# 02 — Model Training and Evaluation — CLDNN (Conv1D + LSTM)

This notebook trains a CLDNN model that stacks Conv1D layers followed by a bidirectional LSTM and dense classifier.

In [None]:
# Imports, style, seed, GPU check, and paths
import os, pickle, numpy as np, random
import matplotlib.pyplot as plt
import seaborn as sns
from tqdm.keras import TqdmCallback
from sklearn.metrics import classification_report, confusion_matrix

import tensorflow as tf
from tensorflow import keras
from tensorflow.keras import layers

plt.style.use('seaborn-v0_8-whitegrid')
sns.set_style('whitegrid')

SEED = 42
np.random.seed(SEED)
random.seed(SEED)
tf.random.set_seed(SEED)

gpus = tf.config.list_physical_devices('GPU')
print('GPU detected:' if gpus else 'No GPU detected by TensorFlow.', gpus)

PROJECT_ROOT_PATH = '/content/drive/MyDrive/DTVT_IUH_2025/AMC_RML2016_10b/'
PROCESSED_DATA_PATH = os.path.join(PROJECT_ROOT_PATH, 'data/')
PREPROCESSING_OBJECTS_PATH = os.path.join(PROJECT_ROOT_PATH, 'preprocessing_objects/')
MODEL_SAVE_PATH = os.path.join(PROJECT_ROOT_PATH, 'models/', 'CLDNN/')
MODEL_VISUALIZATIONS_PATH = os.path.join(MODEL_SAVE_PATH, 'visualizations/')
for d in [MODEL_SAVE_PATH, MODEL_VISUALIZATIONS_PATH]: os.makedirs(d, exist_ok=True)

In [None]:
# Load 1D data and preprocessing objects
import numpy as np, os, pickle
X_train = np.load(os.path.join(PROCESSED_DATA_PATH, 'X_train_1d.npy'))
X_val = np.load(os.path.join(PROCESSED_DATA_PATH, 'X_val_1d.npy'))
X_test = np.load(os.path.join(PROCESSED_DATA_PATH, 'X_test_1d.npy'))
y_train = np.load(os.path.join(PROCESSED_DATA_PATH, 'y_train.npy'))
y_val = np.load(os.path.join(PROCESSED_DATA_PATH, 'y_val.npy'))
y_test = np.load(os.path.join(PROCESSED_DATA_PATH, 'y_test.npy'))
snr_train = np.load(os.path.join(PROCESSED_DATA_PATH, 'snr_train.npy'))
snr_val = np.load(os.path.join(PROCESSED_DATA_PATH, 'snr_val.npy'))

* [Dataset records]

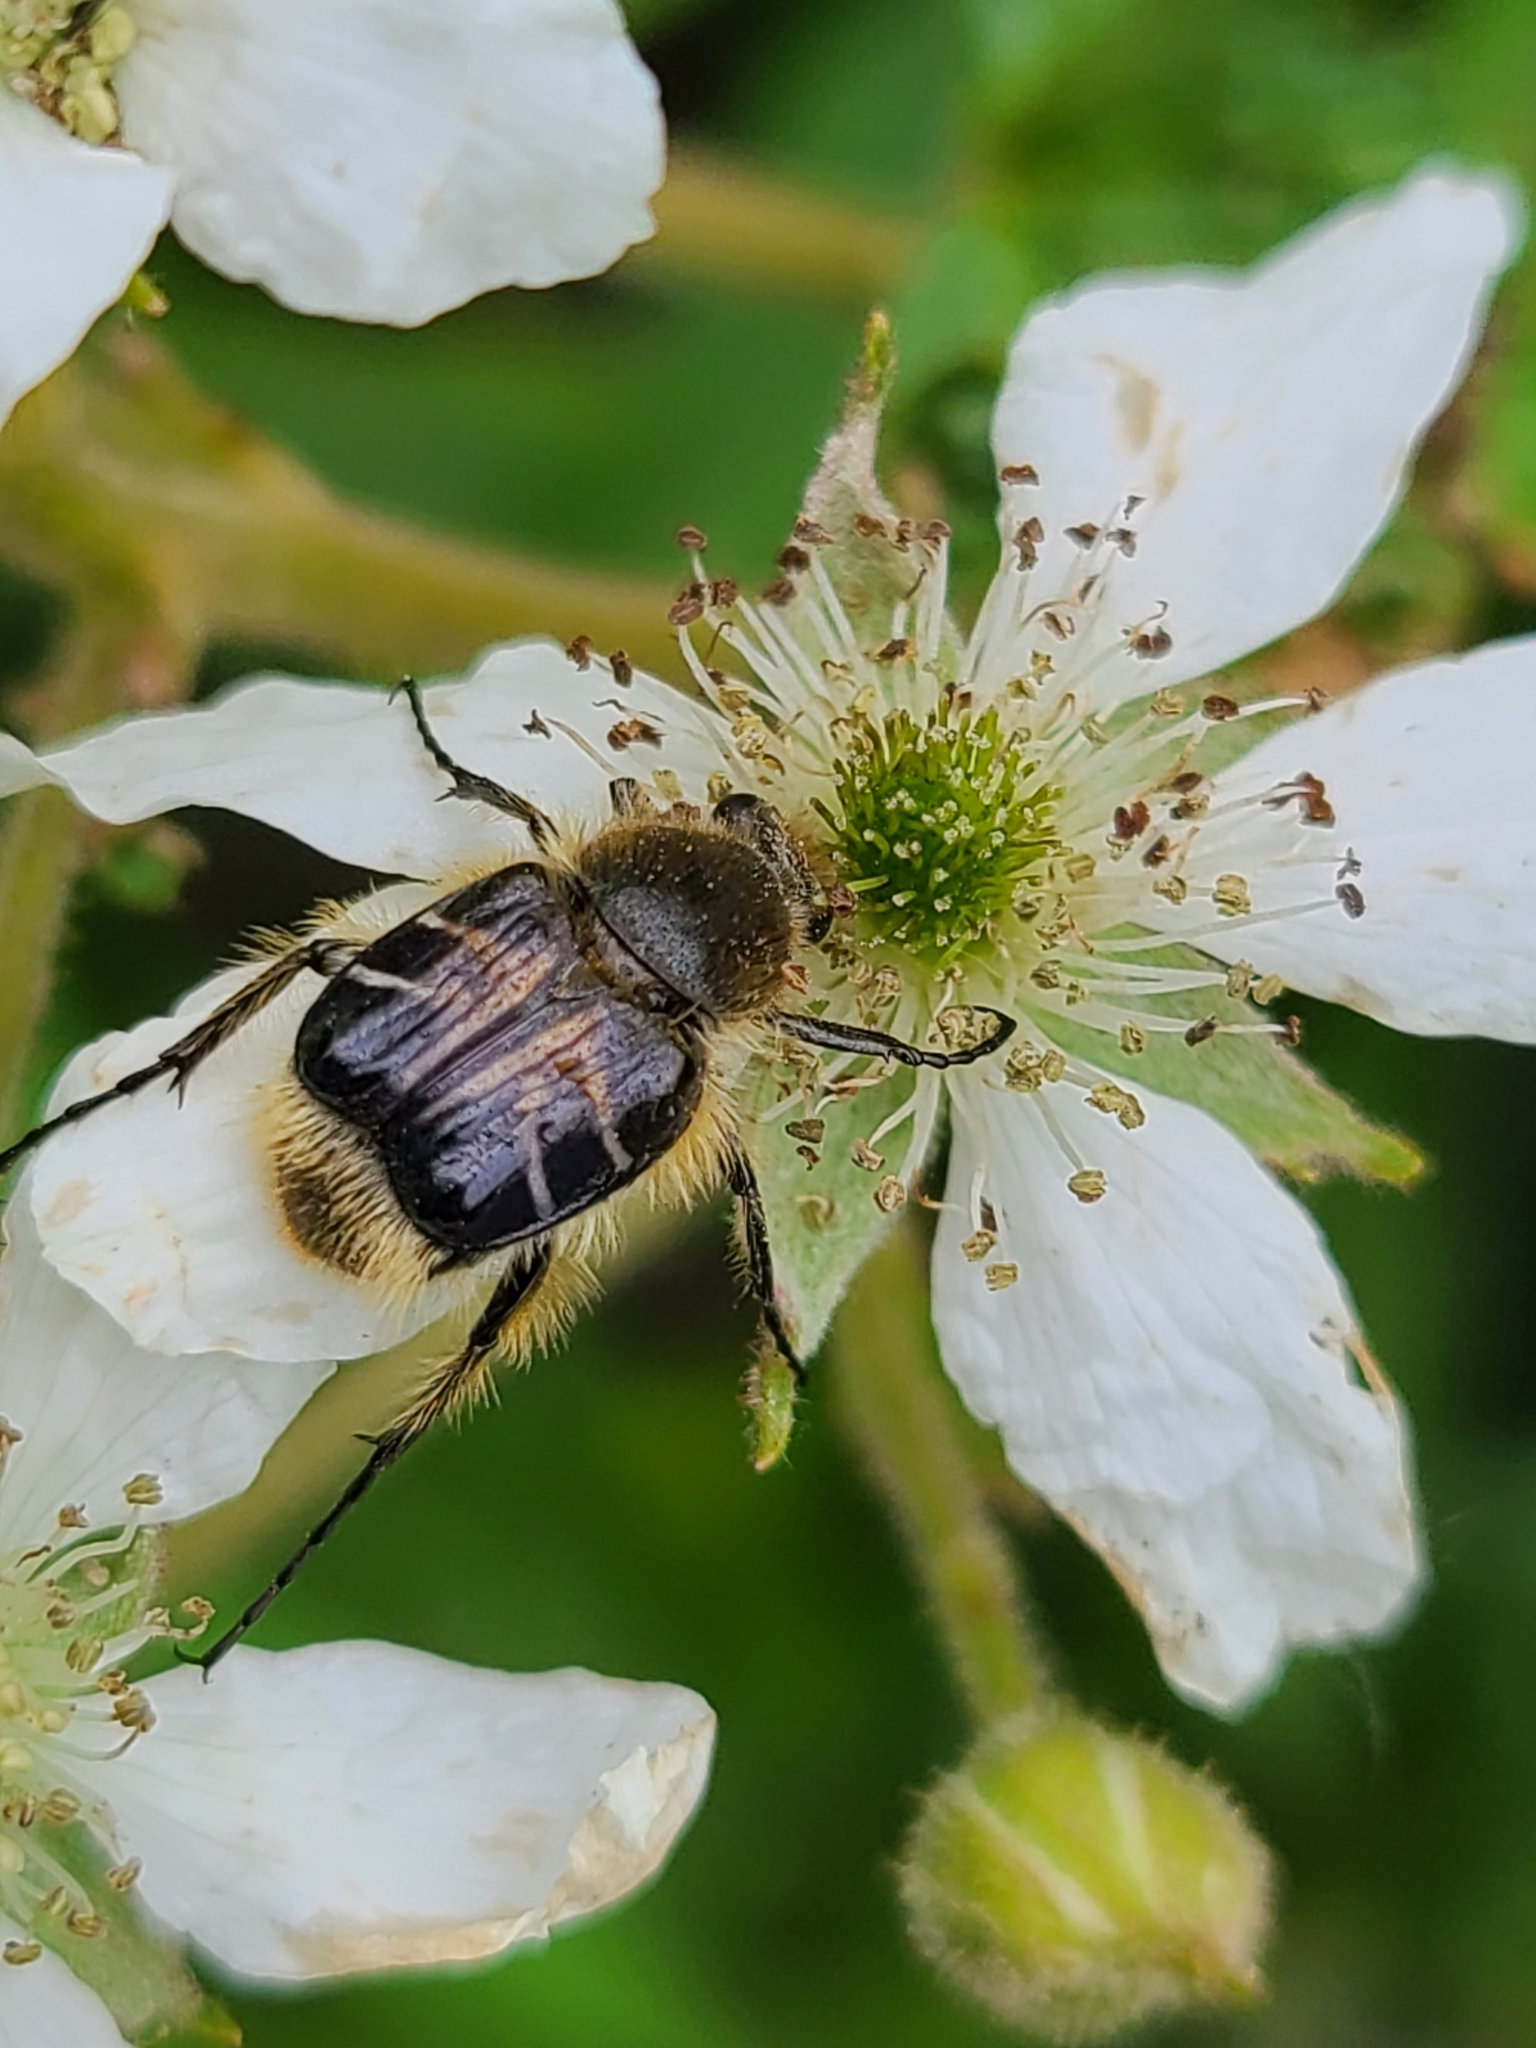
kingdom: Animalia
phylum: Arthropoda
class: Insecta
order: Coleoptera
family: Scarabaeidae
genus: Trichiotinus
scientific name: Trichiotinus assimilis
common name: Bee-mimic beetle
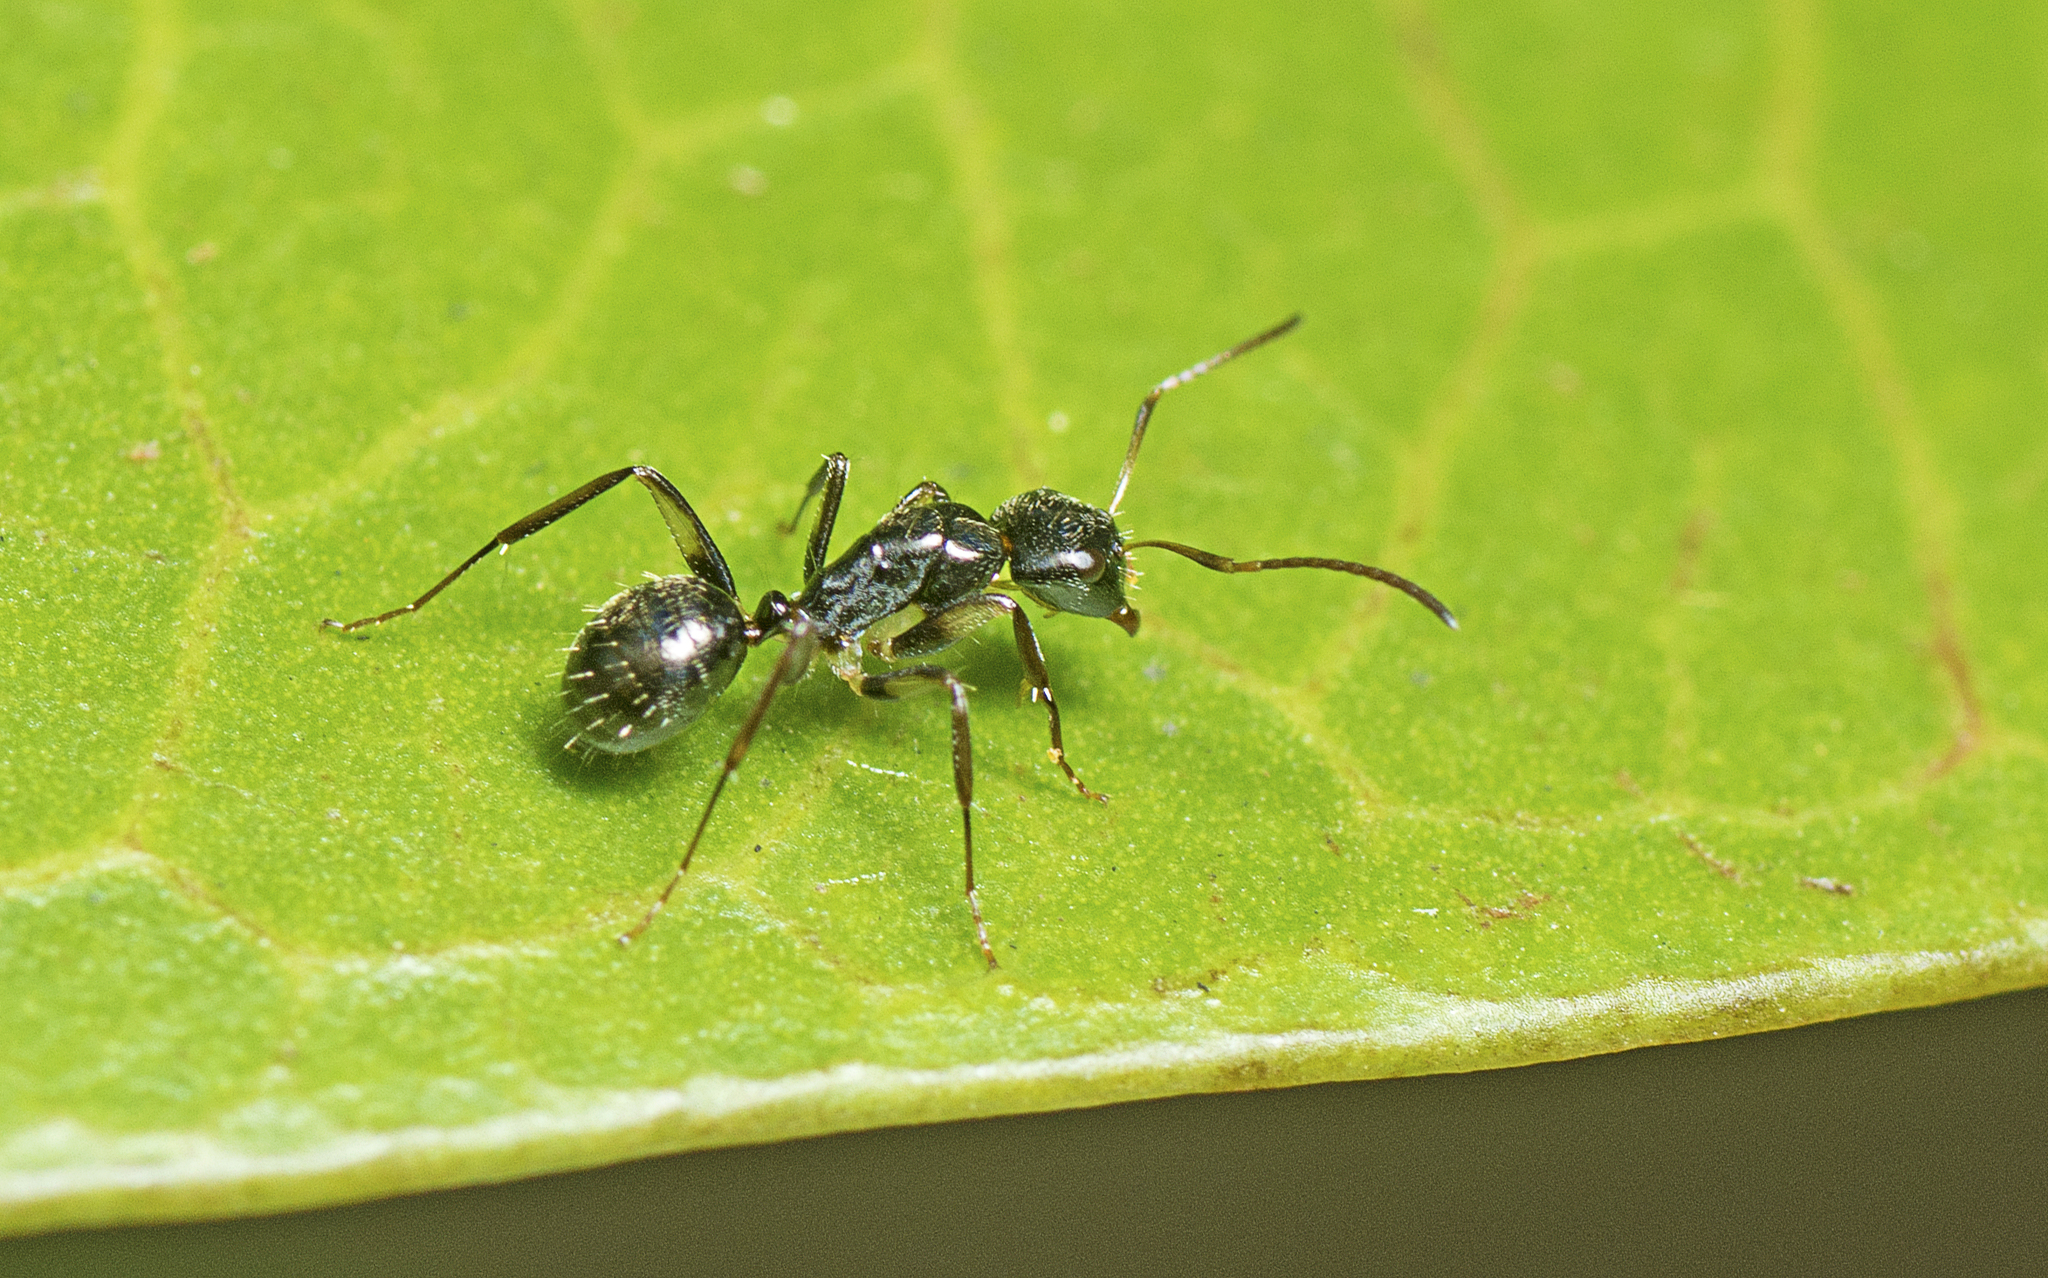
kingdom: Animalia
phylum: Arthropoda
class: Insecta
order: Hymenoptera
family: Formicidae
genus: Camponotus
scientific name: Camponotus froggatti
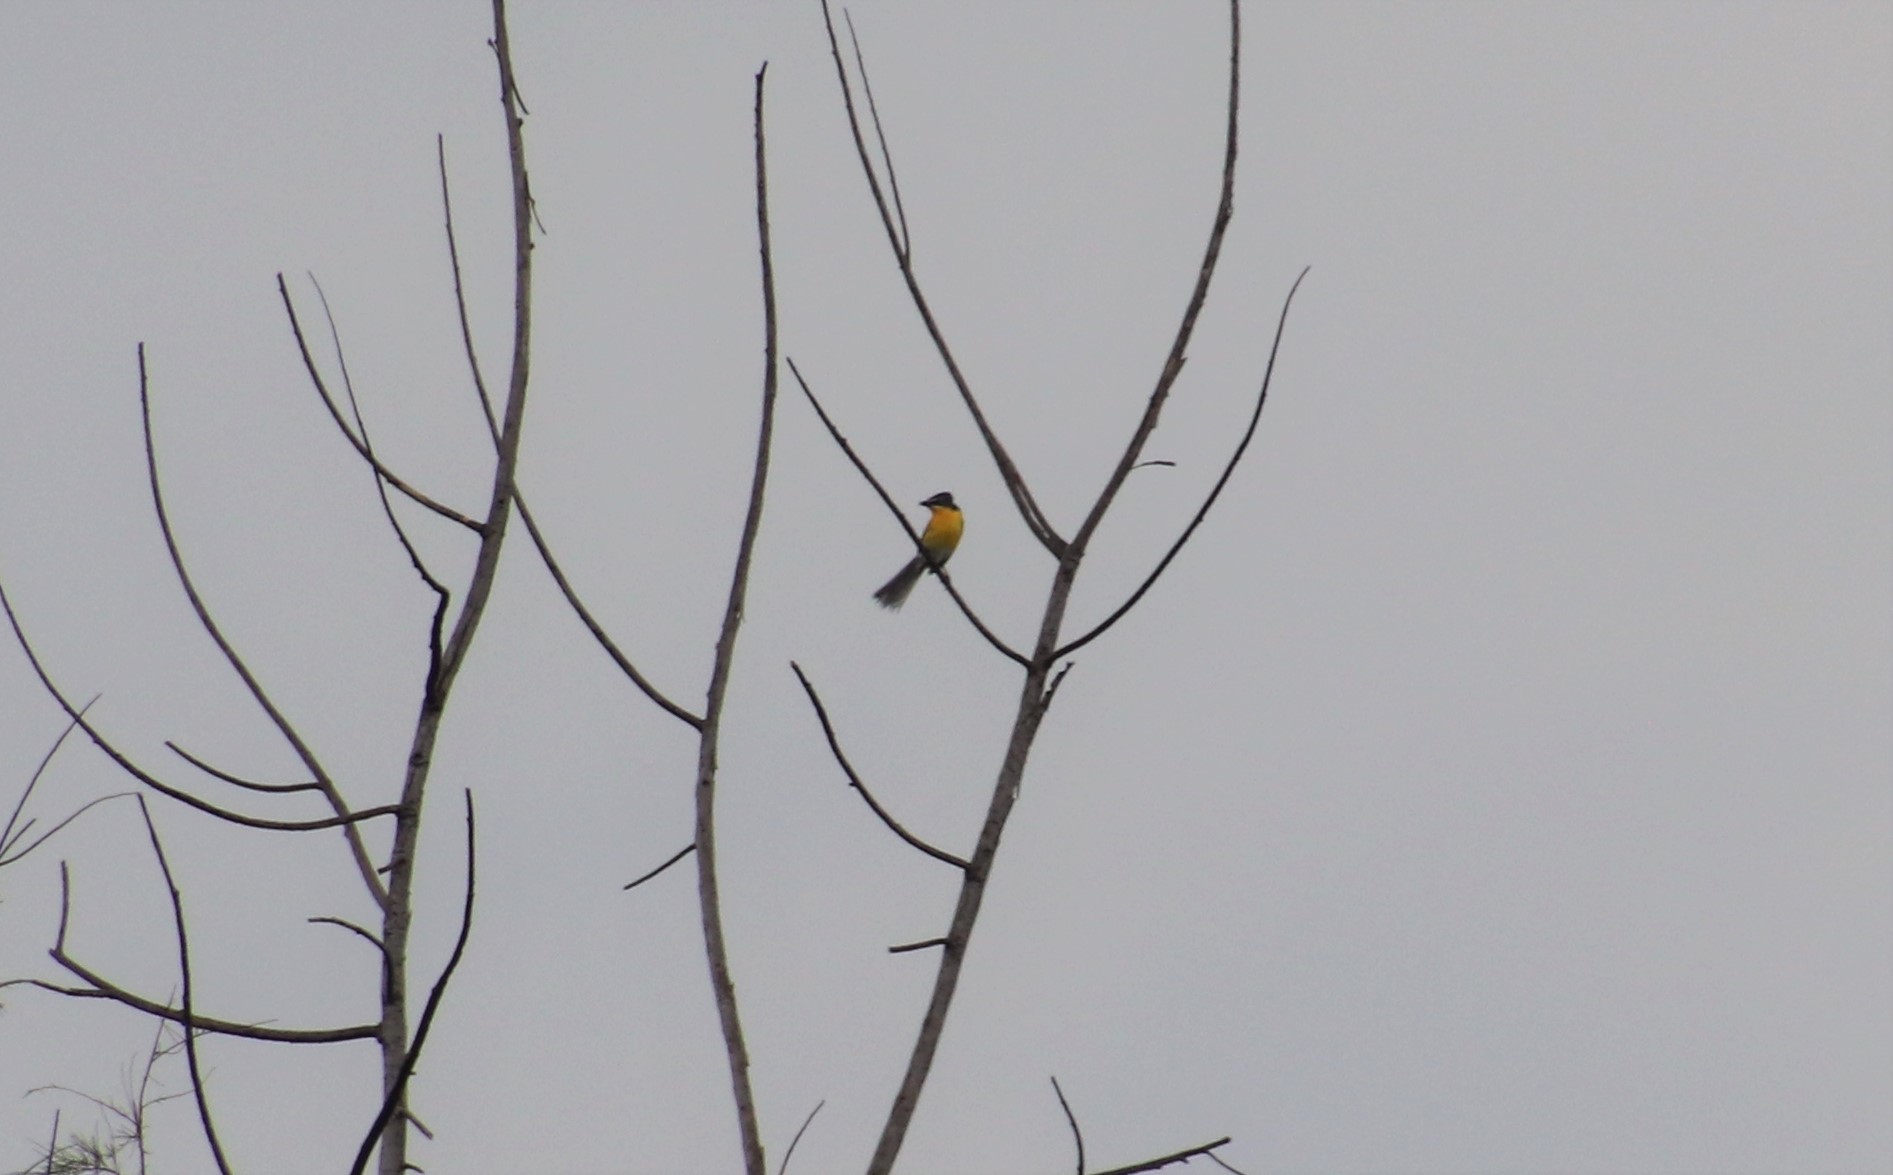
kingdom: Animalia
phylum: Chordata
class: Aves
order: Passeriformes
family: Parulidae
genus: Icteria
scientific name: Icteria virens
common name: Yellow-breasted chat
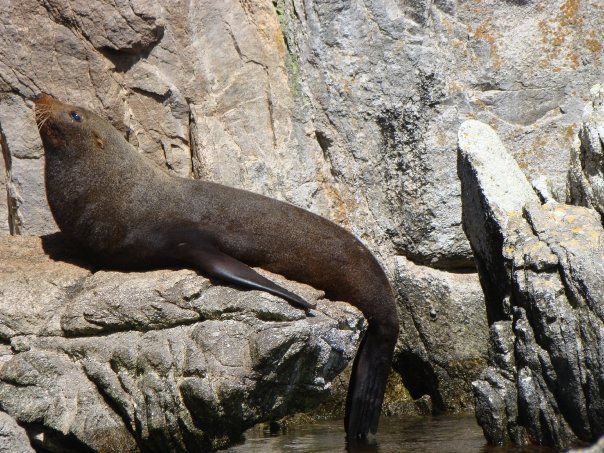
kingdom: Animalia
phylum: Chordata
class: Mammalia
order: Carnivora
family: Otariidae
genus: Arctocephalus
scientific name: Arctocephalus forsteri
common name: New zealand fur seal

* [SHORT TASK]
Pick up the CLDNN training notebook at the top from its last line and write the next part.

* [TASK ANSWER]
snr_test = np.load(os.path.join(PROCESSED_DATA_PATH, 'snr_test.npy'))

with open(os.path.join(PREPROCESSING_OBJECTS_PATH, 'label_encoder.pkl'), 'rb') as f:
    label_encoder = pickle.load(f)
with open(os.path.join(PREPROCESSING_OBJECTS_PATH, 'standard_scaler.pkl'), 'rb') as f:
    scaler = pickle.load(f)

num_classes = y_train.shape[1]
input_shape = X_train.shape[1:]
print('Shapes:', X_train.shape, X_val.shape, X_test.shape, '| Classes:', num_classes)

In [None]:
# Build CLDNN (Conv1D + LSTM)
def build_cldnn(input_shape, num_classes):
    """Build a compact CLDNN: Conv1D blocks -> BiLSTM -> Dense."""
    inputs = keras.Input(shape=input_shape)
    x = layers.Conv1D(32, 5, padding='same', activation='relu')(inputs)
    x = layers.BatchNormalization()(x)
    x = layers.Conv1D(64, 5, padding='same', activation='relu')(x)
    x = layers.BatchNormalization()(x)
    x = layers.MaxPooling1D(2)(x)
    x = layers.Conv1D(128, 3, padding='same', activation='relu')(x)
    x = layers.BatchNormalization()(x)
    x = layers.Dropout(0.3)(x)
    x = layers.Bidirectional(layers.LSTM(64, return_sequences=False))(x)
    x = layers.Dropout(0.3)(x)
    outputs = layers.Dense(num_classes, activation='softmax')(x)
    model = keras.Model(inputs, outputs, name='CLDNN_AMC')
    return model

model = build_cldnn(input_shape, num_classes)
model.summary()

In [None]:
# Compile, callbacks, and train with tqdm
optimizer = keras.optimizers.Adam(learning_rate=0.008)
model.compile(optimizer=optimizer, loss=keras.losses.CategoricalCrossentropy(), metrics=['accuracy'])

ckpt_path = os.path.join(MODEL_SAVE_PATH, 'best_model.keras')
callbacks = [
    keras.callbacks.ModelCheckpoint(ckpt_path, monitor='val_loss', save_best_only=True, save_weights_only=False),
    keras.callbacks.ReduceLROnPlateau(monitor='val_loss', factor=0.5, patience=5, verbose=1),
    keras.callbacks.EarlyStopping(monitor='val_loss', patience=10, restore_best_weights=True, verbose=1)
]

history = model.fit(
    X_train, y_train,
    validation_data=(X_val, y_val),
    epochs=100,
    batch_size=1024,
    callbacks=[TqdmCallback(verbose=0)] + callbacks,
    verbose=0
)

In [None]:
# Reload best model (safeguard)
best_model = keras.models.load_model(ckpt_path)

In [None]:
# Plots: history, confusion matrices, heatmaps, accuracy vs SNR (same as CNN1D)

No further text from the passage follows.